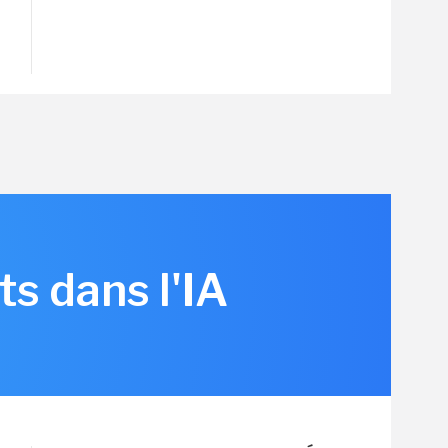
s dans l'IA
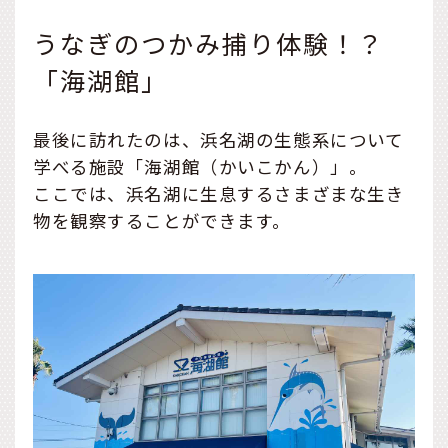
うなぎのつかみ捕り体験！？
「海湖館」
最後に訪れたのは、浜名湖の生態系について
学べる施設「海湖館（かいこかん）」。
ここでは、浜名湖に生息するさまざまな生き
物を観察することができます。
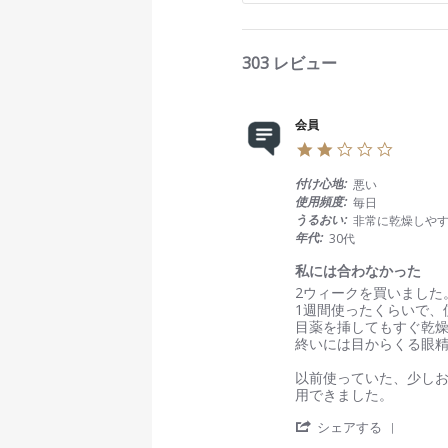
R
e
v
303 レビュー
i
e
w
s
会員
2
.
0
付け心地:
悪い
s
使用頻度:
毎日
t
うるおい:
非常に乾燥しや
a
年代:
30代
r
r
私には合わなかった
a
R
r
2ウィークを買いました
t
e
e
1週間使ったくらいで、
i
v
v
目薬を挿してもすぐ乾
n
i
i
終いには目からくる眼
g
e
e
w
w
以前使っていた、少しお
b
s
用できました。
y
t
'
会
a
シェアする
S
員
t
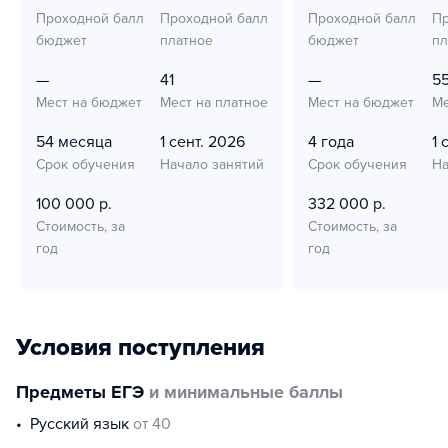
Проходной балл
Проходной балл
Проходной балл
Пр
бюджет
платное
бюджет
пл
—
41
—
5
Мест на бюджет
Мест на платное
Мест на бюджет
Ме
54 месяца
1 сент. 2026
4 года
1 
Срок обучения
Начало занятий
Срок обучения
На
100 000 р.
332 000 р.
Стоимость, за
Стоимость, за
год
год
Условия поступления
Предметы ЕГЭ
и минимальные баллы
русский язык
от 40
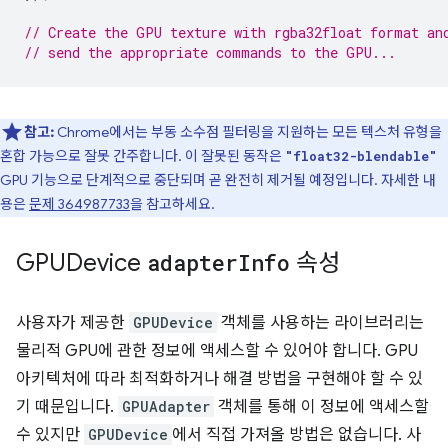
// Create the GPU texture with rgba32float format an
// send the appropriate commands to the GPU...
참고:
Chrome에서는 부동 소수점 필터링을 지원하는 모든 텍스처 유형을
혼합 가능으로 잘못 간주합니다. 이 잘못된 동작은
"float32-blendable"
GPU 기능으로 단계적으로 중단되며 곧 완전히 제거될 예정입니다. 자세한 내
용은
문제 364987733
을 참고하세요.
GPUDevice
adapter
Info
속성
사용자가 제공한
GPUDevice
객체를 사용하는 라이브러리는
물리적 GPU에 관한 정보에 액세스할 수 있어야 합니다. GPU
아키텍처에 따라 최적화하거나 해결 방법을 구현해야 할 수 있
기 때문입니다.
GPUAdapter
객체를 통해 이 정보에 액세스할
수 있지만
GPUDevice
에서 직접 가져올 방법은 없습니다. 사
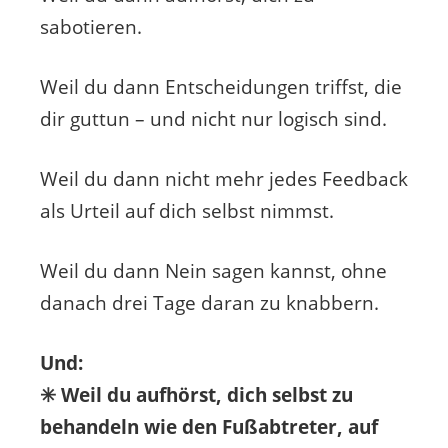
sabotieren.
Weil du dann Entscheidungen triffst, die
dir guttun – und nicht nur logisch sind.
Weil du dann nicht mehr jedes Feedback
als Urteil auf dich selbst nimmst.
Weil du dann Nein sagen kannst, ohne
danach drei Tage daran zu knabbern.
Und:
✳️ Weil du aufhörst, dich selbst zu
behandeln wie den Fußabtreter, auf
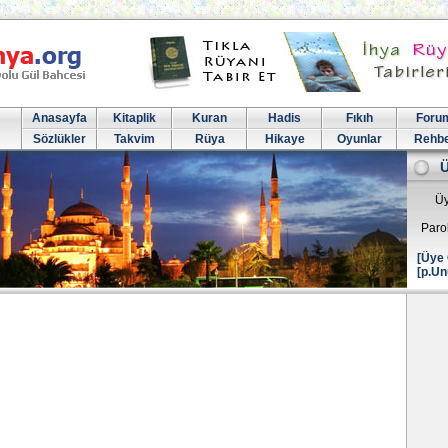
Anasayfa
Kitaplik
Kuran
Hadis
Fıkıh
Foru
Sözlükler
Takvim
Rüya
Hikaye
Oyunlar
Rehb
Üy
Paro
[Üye 
[p.Un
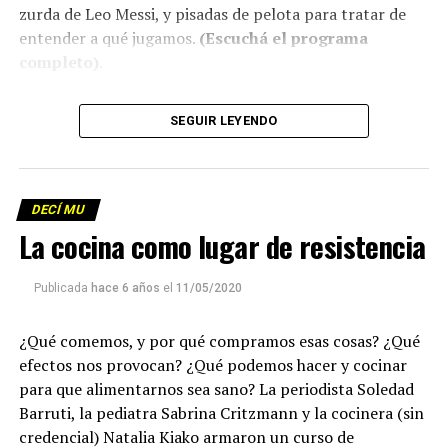
zurda de Leo Messi, y pisadas de pelota para tratar de
entender a qué jugamos.
(Escuchá el programa
completo)
.
Descargar los archivos de audio:
Bloque 1
/
Bloque 2
SEGUIR LEYENDO
Descargar el programa
La reproducción de este programa es libre. Sólo tenés
DECÍ MU
que mandar un mail a
infolavaca@yahoo.com.ar
para
La cocina como lugar de resistencia
emitir todos los programas de Decí MU
Publicada
hace 6 años
el
11/05/2020
¿Qué comemos, y por qué compramos esas cosas? ¿Qué
efectos nos provocan? ¿Qué podemos hacer y cocinar
para que alimentarnos sea sano? La periodista Soledad
Barruti, la pediatra Sabrina Critzmann y la cocinera (sin
credencial) Natalia Kiako armaron un curso de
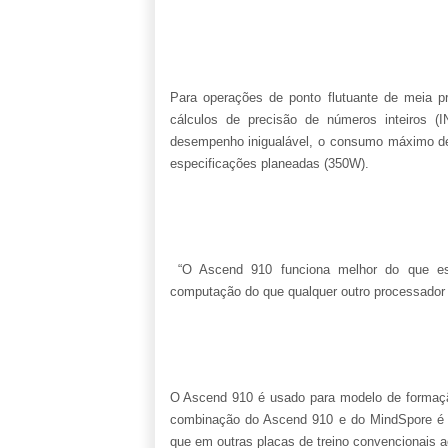
Para operações de ponto flutuante de meia 
cálculos de precisão de números inteiros 
desempenho inigualável, o consumo máximo de
especificações planeadas (350W).
“O Ascend 910 funciona melhor do que es
computação do que qualquer outro processador
O Ascend 910 é usado para modelo de formaçã
combinação do Ascend 910 e do MindSpore é c
que em outras placas de treino convencionais a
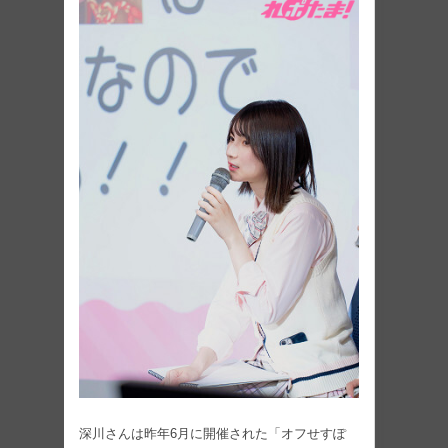
深川さんは昨年6月に開催された「オフせすぽ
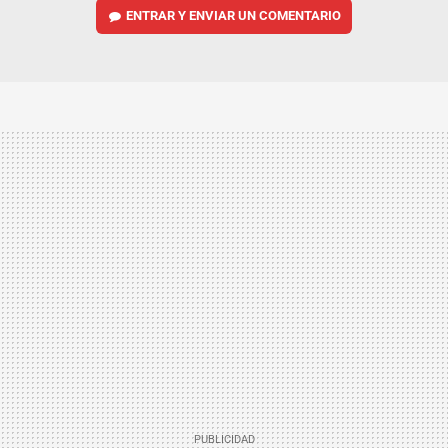
ENTRAR Y ENVIAR UN COMENTARIO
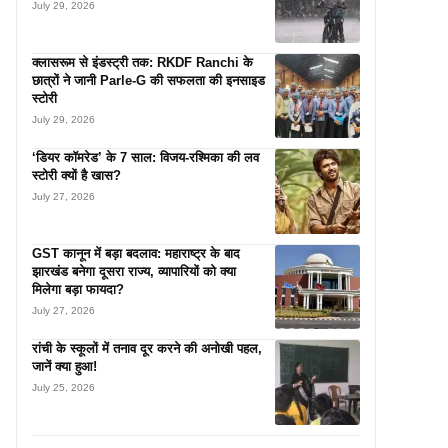
July 29, 2026
क्लासरूम से इंडस्ट्री तक: RKDF Ranchi के
छात्रों ने जानी Parle-G की सफलता की इनसाइड
स्टोरी
July 29, 2026
‘डियर कॉमरेड’ के 7 साल: विजय-रश्मिका की लव
स्टोरी क्यों है खास?
July 27, 2026
GST कानून में बड़ा बदलाव: महाराष्ट्र के बाद
झारखंड बनेगा दूसरा राज्य, व्यापारियों को क्या
मिलेगा बड़ा फायदा?
July 27, 2026
रांची के स्कूलों में तनाव दूर करने की अनोखी पहल,
जानें क्या हुआ!
July 25, 2026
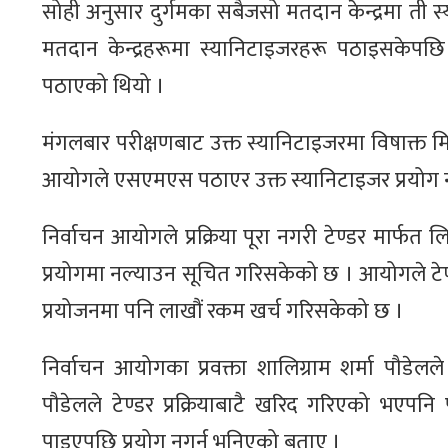
सोही अनुसार दुर्गमका सबैजसो मतदान केन्द्रमा ती स्
मतदान केन्द्रहरूमा स्यानिटाइजरहरू पठाइसकेपछि
पठाएको थियो ।
मंगलबार परीक्षणबाट उक्त स्यानिटाइजरमा विषाक्त 
आयोगले एसएमएस पठाएर उक्त स्यानिटाइजर प्रयोग न
निर्वाचन आयोगले प्रक्रिया पूरा नगरी टेण्डर मार्फत
प्रयोगमा नल्याउन सूचित गरिसकेको छ । आयोगले टेण्डर प
प्रयोजनमा पनि लाखौं रकम खर्च गरिसकेको छ ।
निर्वाचन आयोगका प्रवक्ता शालिग्राम शर्मा पौडे
पौडेलले टेण्डर प्रक्रियाबाटै खरिद गरिएको भएपनि प
पाइएपछि प्रयोग नगर्न भनिएको बताए ।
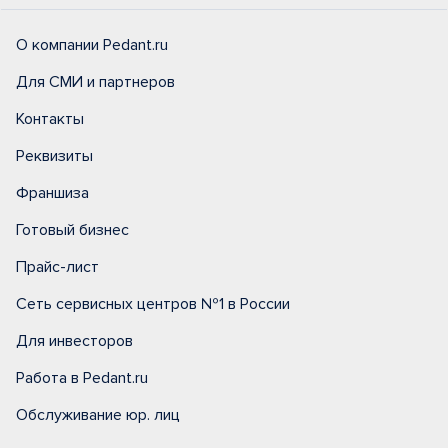
О компании Pedant.ru
Для СМИ и партнеров
Контакты
Реквизиты
Франшиза
Готовый бизнес
Прайс-лист
Сеть сервисных центров №1 в России
Для инвесторов
Работа в Pedant.ru
Обслуживание юр. лиц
--
The whole of the data above needs retyping exactly, with pictures omitted.

(TASK RESPONSE):
s dans l'IA
うなぎのつかみ捕り体験！？
「海湖館」
最後に訪れたのは、浜名湖の生態系について
学べる施設「海湖館（かいこかん）」。
ここでは、浜名湖に生息するさまざまな生き
物を観察することができます。
R
e
v
303 レビュー
i
e
w
s
会員
2
.
0
付け心地:
悪い
s
使用頻度:
毎日
t
うるおい:
非常に乾燥しや
a
年代:
30代
r
r
私には合わなかった
a
R
r
2ウィークを買いました
t
e
e
1週間使ったくらいで、
i
v
v
目薬を挿してもすぐ乾
n
i
i
終いには目からくる眼
g
e
e
w
w
以前使っていた、少しお
b
s
用できました。
y
t
'
会
a
シェアする
S
員
t
Проходной балл
Проходной балл
Проходной балл
Пр
бюджет
платное
бюджет
пл
—
41
—
5
Мест на бюджет
Мест на платное
Мест на бюджет
Ме
54 месяца
1 сент. 2026
4 года
1 
Срок обучения
Начало занятий
Срок обучения
На
100 000 р.
332 000 р.
Стоимость, за
Стоимость, за
год
год
Условия поступления
Предметы ЕГЭ
и минимальные баллы
русский язык
от 40
// Create the GPU texture with rgba32float format an
// send the appropriate commands to the GPU...
참고:
Chrome에서는 부동 소수점 필터링을 지원하는 모든 텍스처 유형을
혼합 가능으로 잘못 간주합니다. 이 잘못된 동작은
"float32-blendable"
GPU 기능으로 단계적으로 중단되며 곧 완전히 제거될 예정입니다. 자세한 내
용은
문제 364987733
을 참고하세요.
GPUDevice
adapter
Info
속성
사용자가 제공한
GPUDevice
객체를 사용하는 라이브러리는
물리적 GPU에 관한 정보에 액세스할 수 있어야 합니다. GPU
아키텍처에 따라 최적화하거나 해결 방법을 구현해야 할 수 있
기 때문입니다.
GPUAdapter
객체를 통해 이 정보에 액세스할
수 있지만
GPUDevice
에서 직접 가져올 방법은 없습니다. 사
sabotieren.
Weil du dann Entscheidungen triffst, die
dir guttun – und nicht nur logisch sind.
Weil du dann nicht mehr jedes Feedback
als Urteil auf dich selbst nimmst.
Weil du dann Nein sagen kannst, ohne
danach drei Tage daran zu knabbern.
Und:
✳️ Weil du aufhörst, dich selbst zu
behandeln wie den Fußabtreter, auf
Anasayfa
Kitaplik
Kuran
Hadis
Fıkıh
Foru
Sözlükler
Takvim
Rüya
Hikaye
Oyunlar
Rehb
Üy
Paro
[Üye 
[p.Un
zurda de Leo Messi, y pisadas de pelota para tratar de
entender a qué jugamos.
(Escuchá el programa
completo)
.
Descargar los archivos de audio:
Bloque 1
/
Bloque 2
SEGUIR LEYENDO
Descargar el programa
La reproducción de este programa es libre. Sólo tenés
DECÍ MU
que mandar un mail a
infolavaca@yahoo.com.ar
para
La cocina como lugar de resistencia
emitir todos los programas de Decí MU
Publicada
hace 6 años
el
11/05/2020
¿Qué comemos, y por qué compramos esas cosas? ¿Qué
efectos nos provocan? ¿Qué podemos hacer y cocinar
para que alimentarnos sea sano? La periodista Soledad
Barruti, la pediatra Sabrina Critzmann y la cocinera (sin
credencial) Natalia Kiako armaron un curso de
Para operações de ponto flutuante de meia 
cálculos de precisão de números inteiros 
desempenho inigualável, o consumo máximo de
especificações planeadas (350W).
“O Ascend 910 funciona melhor do que es
computação do que qualquer outro processador
O Ascend 910 é usado para modelo de formaçã
combinação do Ascend 910 e do MindSpore é c
que em outras placas de treino convencionais a
深川さんは昨年6月に開催された「オフせすぽ
ENTRAR Y ENVIAR UN COMENTARIO
July 29, 2026
क्लासरूम से इंडस्ट्री तक: RKDF Ranchi के
छात्रों ने जानी Parle-G की सफलता की इनसाइड
स्टोरी
July 29, 2026
‘डियर कॉमरेड’ के 7 साल: विजय-रश्मिका की लव
स्टोरी क्यों है खास?
July 27, 2026
GST कानून में बड़ा बदलाव: महाराष्ट्र के बाद
झारखंड बनेगा दूसरा राज्य, व्यापारियों को क्या
मिलेगा बड़ा फायदा?
July 27, 2026
रांची के स्कूलों में तनाव दूर करने की अनोखी पहल,
जानें क्या हुआ!
July 25, 2026
सोही अनुसार दुर्गमका सबैजसो मतदान केन्द्रमा ती स्
मतदान केन्द्रहरूमा स्यानिटाइजरहरू पठाइसकेपछि
पठाएको थियो ।
मंगलबार परीक्षणबाट उक्त स्यानिटाइजरमा विषाक्त 
आयोगले एसएमएस पठाएर उक्त स्यानिटाइजर प्रयोग न
निर्वाचन आयोगले प्रक्रिया पूरा नगरी टेण्डर मार्फत
प्रयोगमा नल्याउन सूचित गरिसकेको छ । आयोगले टेण्डर प
प्रयोजनमा पनि लाखौं रकम खर्च गरिसकेको छ ।
निर्वाचन आयोगका प्रवक्ता शालिग्राम शर्मा पौडे
पौडेलले टेण्डर प्रक्रियाबाटै खरिद गरिएको भएपनि प
पाइएपछि प्रयोग नगर्न भनिएको बताए ।
О компании Pedant.ru
Для СМИ и партнеров
Контакты
Реквизиты
Франшиза
Готовый бизнес
Прайс-лист
Сеть сервисных центров №1 в России
Для инвесторов
Работа в Pedant.ru
Обслуживание юр. лиц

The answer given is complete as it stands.